**TASK OBJECTIVE**
Without the images, set down each entry exactly.

Pixel coordinate listings

BEGIN

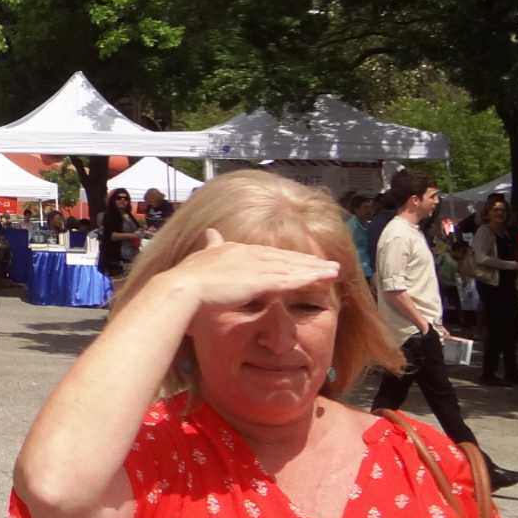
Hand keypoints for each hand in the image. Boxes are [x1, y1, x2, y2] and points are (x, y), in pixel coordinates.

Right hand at [167, 228, 338, 308]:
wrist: (183, 286)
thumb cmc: (188, 277)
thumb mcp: (201, 256)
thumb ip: (211, 245)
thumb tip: (211, 231)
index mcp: (237, 250)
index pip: (269, 254)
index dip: (289, 258)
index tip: (305, 261)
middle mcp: (250, 255)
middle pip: (286, 259)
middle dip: (309, 262)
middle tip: (329, 266)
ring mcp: (256, 267)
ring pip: (292, 268)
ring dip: (315, 271)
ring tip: (334, 272)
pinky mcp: (259, 281)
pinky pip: (288, 280)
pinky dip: (306, 279)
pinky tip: (321, 281)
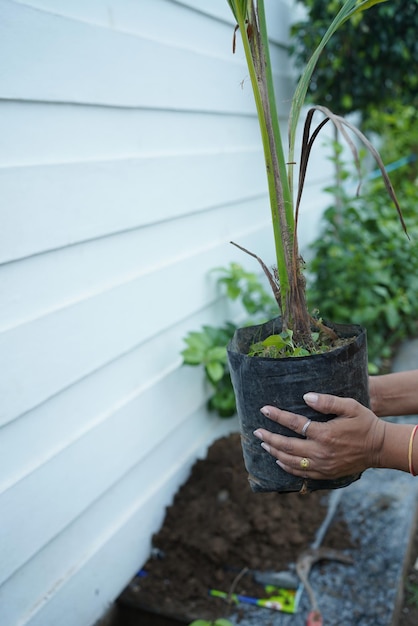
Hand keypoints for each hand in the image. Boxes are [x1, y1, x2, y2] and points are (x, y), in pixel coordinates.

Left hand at [253, 392, 385, 479]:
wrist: (380, 448)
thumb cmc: (365, 423)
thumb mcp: (349, 406)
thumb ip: (327, 402)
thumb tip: (306, 397)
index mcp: (324, 434)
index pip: (294, 424)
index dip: (277, 416)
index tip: (264, 409)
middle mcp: (320, 452)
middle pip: (287, 446)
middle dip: (269, 438)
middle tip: (256, 432)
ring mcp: (322, 465)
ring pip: (291, 461)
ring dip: (275, 452)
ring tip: (264, 444)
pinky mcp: (326, 474)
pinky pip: (301, 473)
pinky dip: (287, 467)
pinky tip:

END

**RESPONSE TO THIS TASK**
Hand keypoints for each hand in the image. Boxes are [x1, y1, x2, y2] and points are (x, y), in pixel coordinates.

Right hand at [167, 228, 338, 308]:
wrist: (183, 286)
thumb cmc: (188, 277)
thumb mcp: (201, 256)
thumb ip: (211, 245)
thumb tip: (211, 231)
index mcp: (237, 250)
index pip: (269, 254)
index dip: (289, 258)
index tip: (305, 261)
middle mcp: (250, 255)
middle pip: (286, 259)
middle dip: (309, 262)
middle tip: (329, 266)
ring mcp: (256, 267)
ring pip: (292, 268)
ring dip: (315, 271)
ring tip: (334, 272)
pinky mcp: (259, 281)
pinky pip: (288, 280)
pinky dip: (306, 279)
pinky tip: (321, 281)
Hand keypoints for each hand in the image. Boxes are [x1, y1, x2, y2] and points are (x, y), in pixel coordinates.

Left hand at [253, 392, 385, 479]:
wrist: (380, 448)
thumb cmc: (365, 423)
thumb mcp: (349, 406)
thumb ip: (327, 402)
thumb tip: (306, 397)
index mcp: (324, 434)
index pip: (294, 424)
index dip: (277, 416)
index tip: (264, 409)
middle mcp: (320, 452)
middle pip: (287, 446)
middle dip: (269, 438)
middle tip: (256, 432)
ring mcp: (322, 465)
ring pip: (291, 461)
ring dip: (275, 452)
ring tip: (264, 444)
pinky mcp: (326, 474)
pinky pip: (301, 473)
pinky dip: (287, 467)
pinky tip:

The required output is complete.